Speed kills: Manchester postgame

Even when Manchester wasn’t getting shots on Kenny Reiter’s net in the first, it was spending time around his net. The first period was right in front of us in the press box. J.F. Berube had to stop two shots for about the first 17 minutes.

And by that time it was, hard to say it, pretty much over.

Berube’s best saves came in the third. The Sound Tigers came out conservatively to start the game, trying to slow the Monarchs down; nothing slowed them down. They got more aggressive, threw a few different forechecks at them. They still scored seven, took 43 shots.

“We came in with a game plan, and we weren’t able to execute it the way we would’ve liked,” Scott Pellerin said. “We got in penalty trouble early.

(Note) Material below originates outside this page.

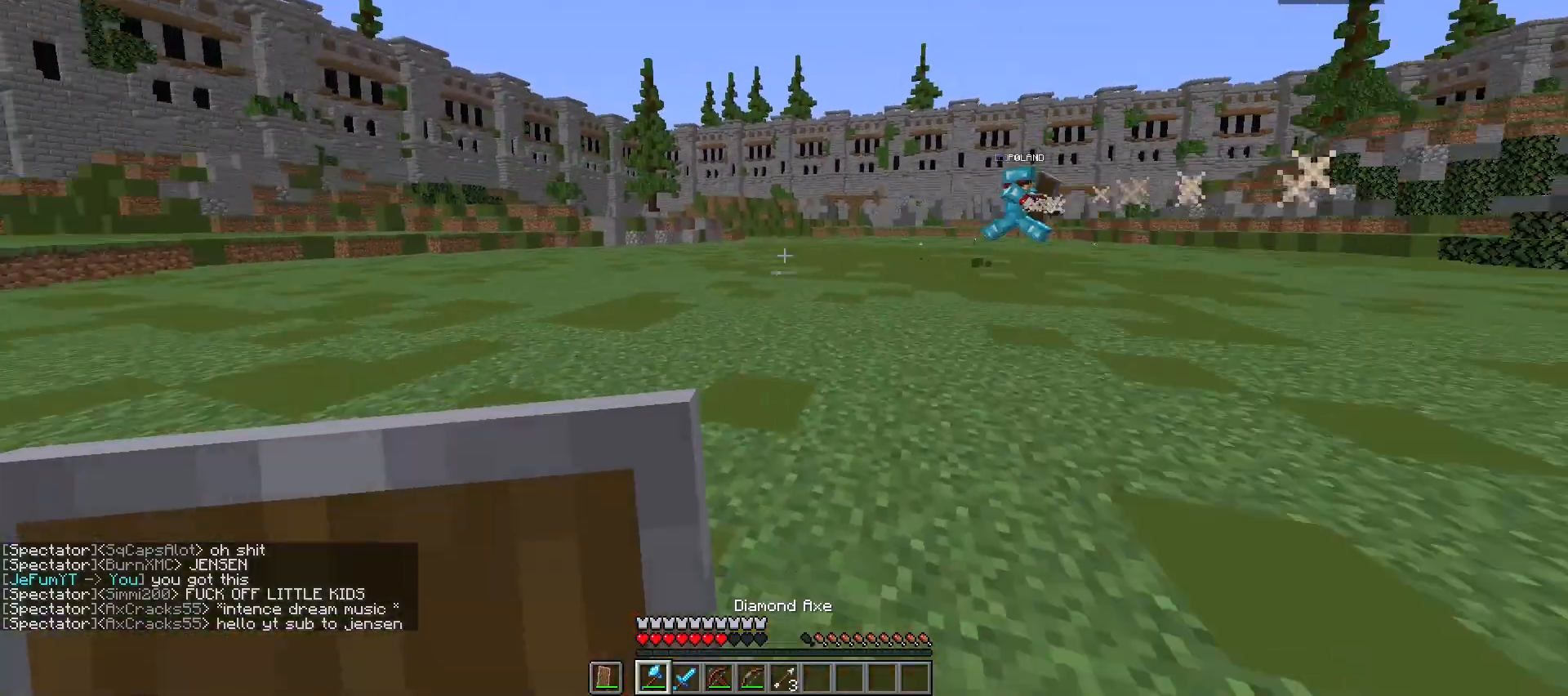
{"keys": ["d", "w"], "mouse": ["right"], "events": [[33, "a", "up"], [133, "space", "down"], [167, "d", "down"], [200, "mouse_right", "down"], [300, "space", "up"]]}
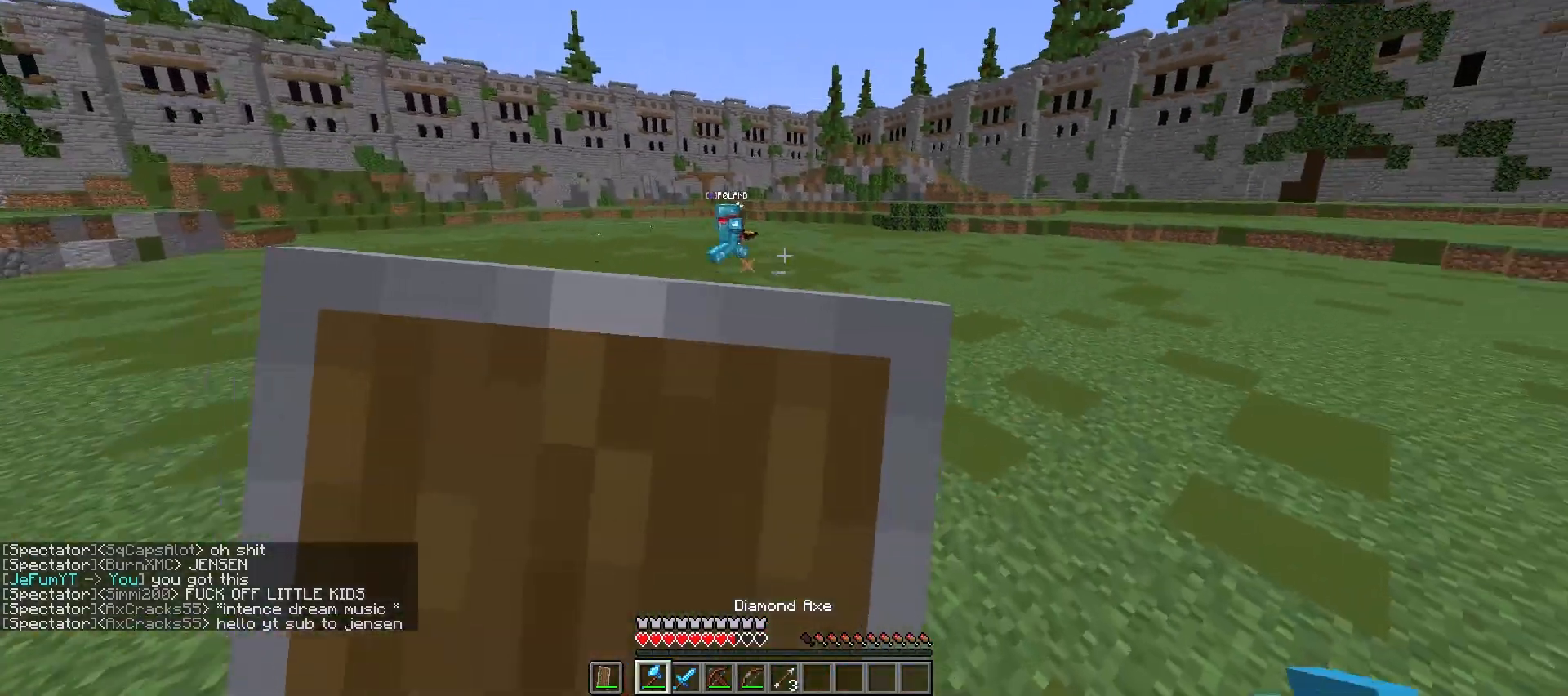
{"keys": ["d", "w"], "mouse": ["right"], "events": []}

That put a lot of stress, and they scored two goals (on power plays in the) first period.”

“Speed” was the word of the night, if not “penalties.” One kind of led to the other, I guess. The Monarchs had it tonight. Bridgeport, meanwhile, hasn’t scored at even strength in two games, hasn’t scored more than two since the last game of the winning streak.

There’s an assortment of turnover that may explain some of it, not that they’re willing to use it as an excuse.

…..

Bridgeport shortened the bench to pretty much 10 forwards for most of the second, but facing the three-in-three, it more or less rolled four in the third: Persson-Clark-Langlois intact, Martin-Broda-Pistilli, Quine-Mangene-Johnson, and the old familiar Gallant-Langkow-Vaughan.

The Sound Tigers’ worst loss in three years and two days. Justin Johnson almost scored a goal in both, nearly beating Berube inside the left post in the third, but not quite. (Although then this wouldn’t have been the worst loss in… never mind.)

Guy Leboeuf’s debut: “He stepped right into the fire here,” Pellerin said. “He did a lot of good things. A lot of good first passes.” Had to be a quick study, going over systems before the game. “He made some good plays.”

Kevin Moore definitely got the loudest ovation from the friends-and-family waiting area after the game. A few of his pupils were in attendance.

Tough three-stars call. I think we voted before they changed the scoring on Brian O’Neill’s third goal — it had been Bodnarchuk’s — so Weal still had three assists to his credit when we did. It turned out to be a rare night when (a) a goalie got a shutout but didn’t get a star; and (2) a night when guy scores four points and isn’t No. 1. (I had Berube third, for what it’s worth; considered Weal, considered Reiter.) O’Neill took nine shots in all.

Prescout; a little drama in the PVD. Winner tomorrow wins the season series. I know, the excitement pulses.

Trivia answer, in order of non-appearance: Dan Lombard, Jim Sanca, Sebastien Laplante, Gregg Naumenko, Nick Boucher, Brett Abel, Leni DiCostanzo, Alex Petizian (who appears, or rather kind of doesn’t, in that 7-0 game three years ago), Nick Niedert, Nic Riopel, Dan Clarke. Kevin Moore becomes No. 12, unless something changes.

Nice to be back here, always. Was joking (and I think have joked here, now that I think about it) how it used to feel like I lived here. Lots has changed since then. Anyway. More tomorrow.